* [DATASET EXTRACT]:
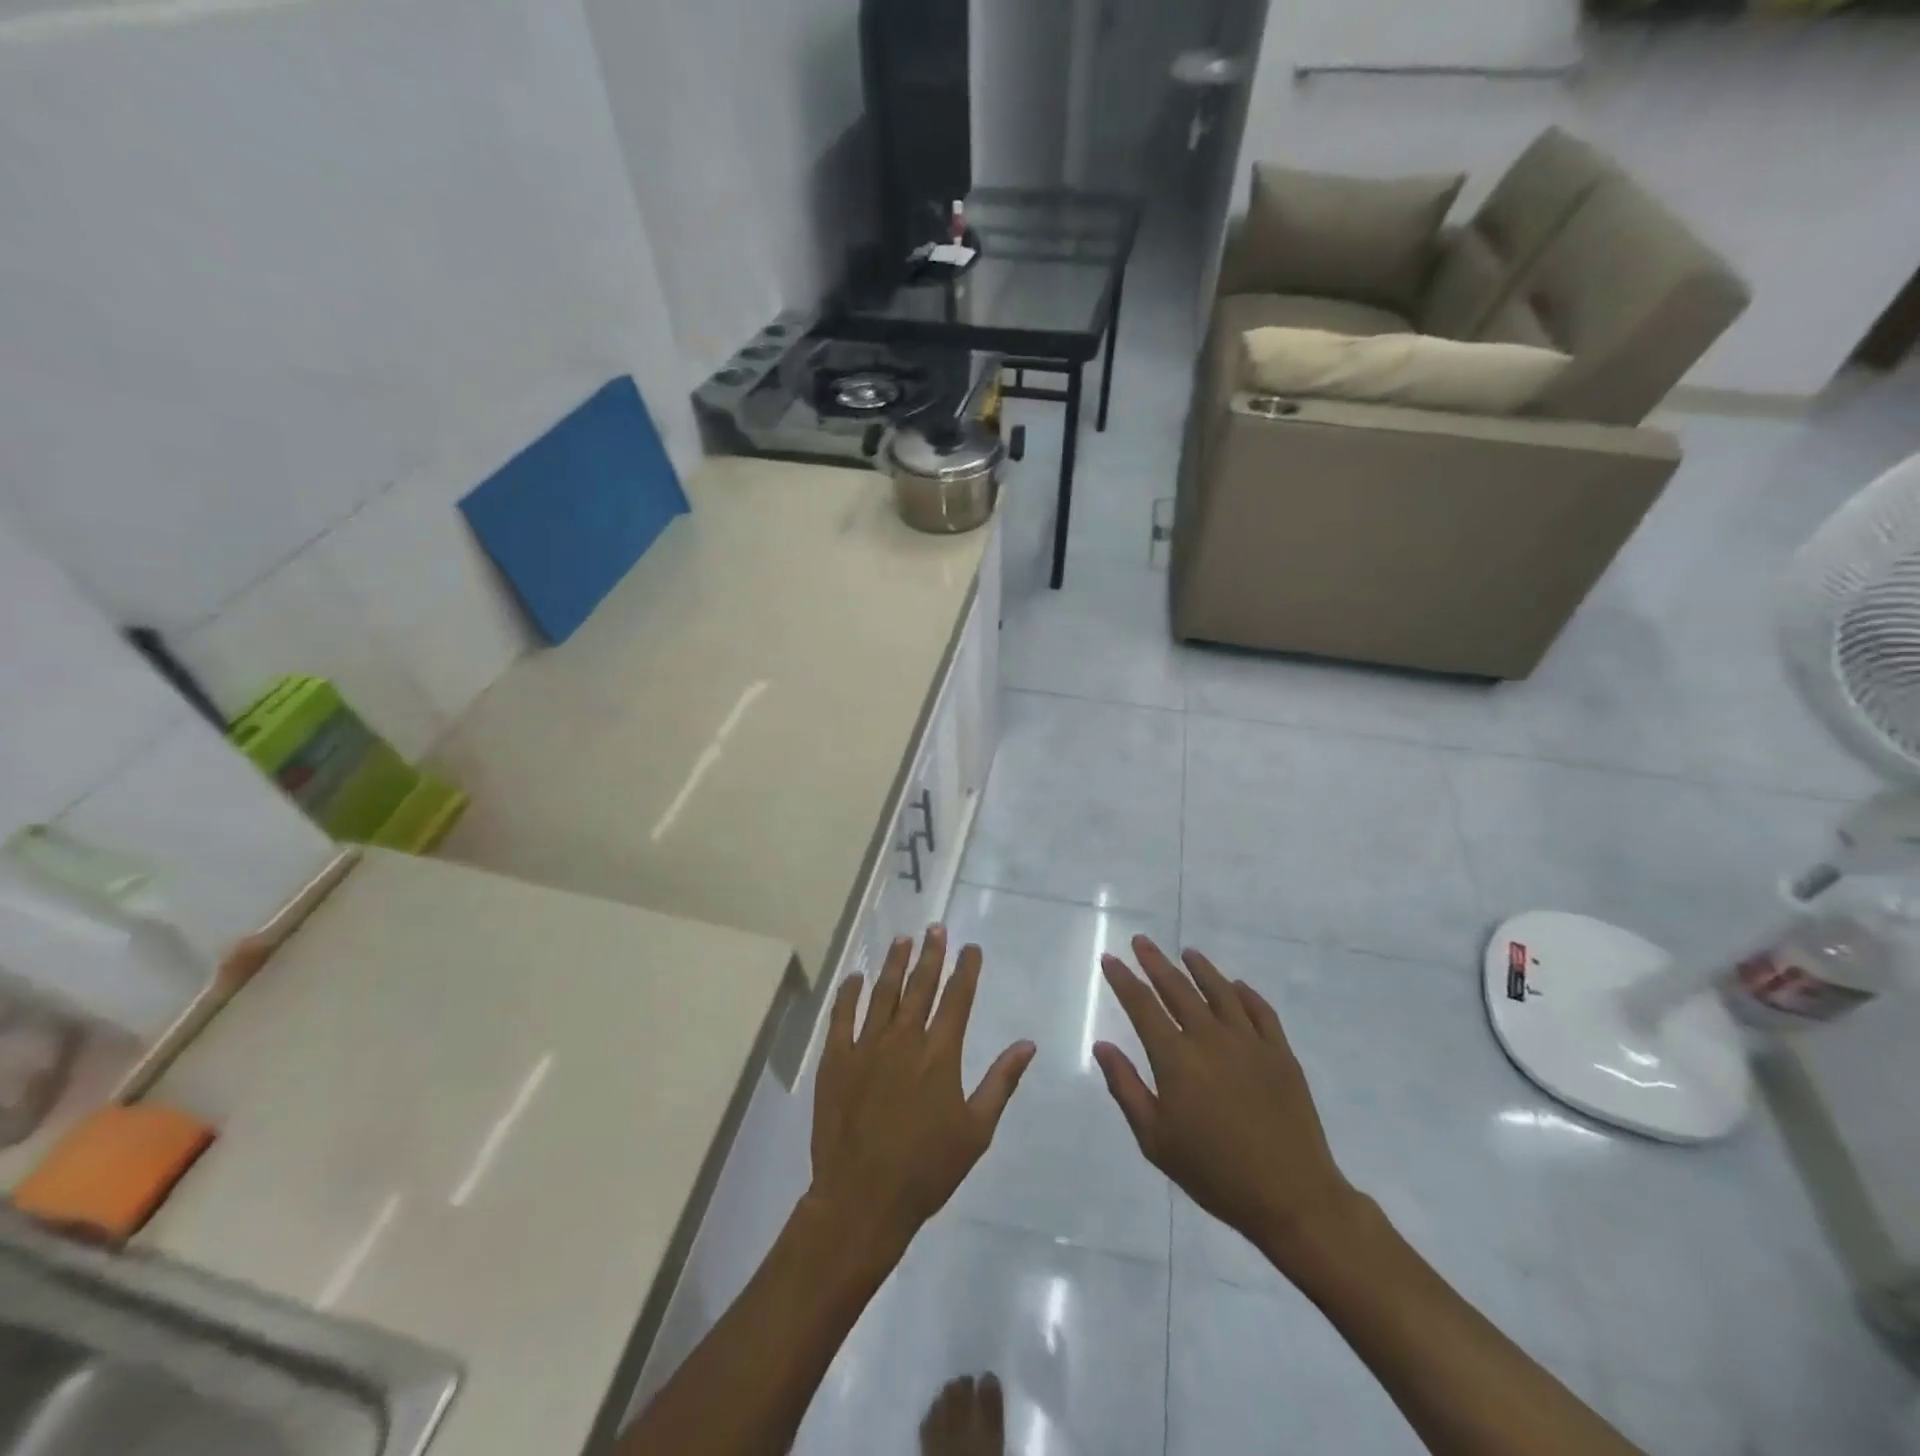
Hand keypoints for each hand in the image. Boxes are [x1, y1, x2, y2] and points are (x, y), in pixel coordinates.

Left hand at [808, 927, 1035, 1259]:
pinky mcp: (836, 1060)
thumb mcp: (976, 1129)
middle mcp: (904, 1039)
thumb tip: (1027, 1044)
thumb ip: (1001, 1081)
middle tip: (936, 928)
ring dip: (894, 964)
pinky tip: (855, 977)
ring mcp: (866, 1046)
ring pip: (883, 992)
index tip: (971, 947)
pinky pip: (842, 1016)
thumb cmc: (927, 1168)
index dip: (966, 969)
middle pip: (920, 985)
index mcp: (940, 1053)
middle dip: (931, 954)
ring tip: (903, 940)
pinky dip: (849, 993)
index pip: (957, 998)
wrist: (862, 1198)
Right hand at [1094, 936, 1358, 1268]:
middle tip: (1141, 941)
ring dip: (1201, 968)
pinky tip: (1237, 986)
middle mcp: (1210, 1038)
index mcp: (1176, 1058)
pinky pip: (1260, 1011)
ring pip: (1220, 991)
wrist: (1291, 1197)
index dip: (1123, 979)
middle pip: (1177, 988)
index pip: (1142, 1006)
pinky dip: (1245, 993)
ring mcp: (1249, 1042)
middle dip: (1155, 962)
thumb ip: (1126, 1087)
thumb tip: (1102, 1046)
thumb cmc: (1214, 1173)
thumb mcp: (1155, 1139)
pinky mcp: (1280, 1053)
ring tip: (1187, 953)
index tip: (1110, 959)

* [YOUR GOAL]: All of the preceding material should be output verbatim, with the pictures excluded.

* [EXPECTED ANSWER]:
Hand keypoints for each hand in the image. Boxes are [x1, y1, x2, y2] and points are (x, y), in pixel coordinates.

Left hand at [808, 927, 1035, 1259]:
pinky mcp: (836, 1060)
thumb mcp: (976, 1129)
middle mcp: (904, 1039)
thumb tip: (1027, 1044)
thumb ip: (1001, 1081)
middle tip: (936, 928)
ring dip: (894, 964)
pinky tip: (855, 977)
ring mcp: (866, 1046)
ring pip: (883, 992)
index tip: (971, 947)
pinky pip: (842, 1016)
thumb cmc: (927, 1168)
index dip: (966, 969)
middle pip: (920, 985)
index mcp: (940, 1053)
middle dip: (931, 954)
ring tip: (903, 940)
pinky dip: (849, 993)
index pip: (957, 998)
wrist: (862, 1198)
Right hand at [1094, 936, 1358, 1268]:
middle tip: (1141, 941)
ring dip: (1201, 968)
pinky tip: (1237, 986)
middle mcp: (1210, 1038)
index mcp: (1176, 1058)
pinky pip: (1260, 1011)
ring pip: (1220, 991)
wrist: (1291, 1197)
index dip: (1123, 979)
middle pip: (1177, 988)
index pip: (1142, 1006)
pinky dip: (1245, 993)
ring mcp: (1249, 1042)
middle dip: (1155, 962)
thumb ip: (1126, 1087)
thumb tip: (1102, 1046)
thumb cmc: (1214, 1173)
thumb mcp: (1155, 1139)
pinky mcp: (1280, 1053)
ring tip: (1187, 953)
index tip: (1110, 959)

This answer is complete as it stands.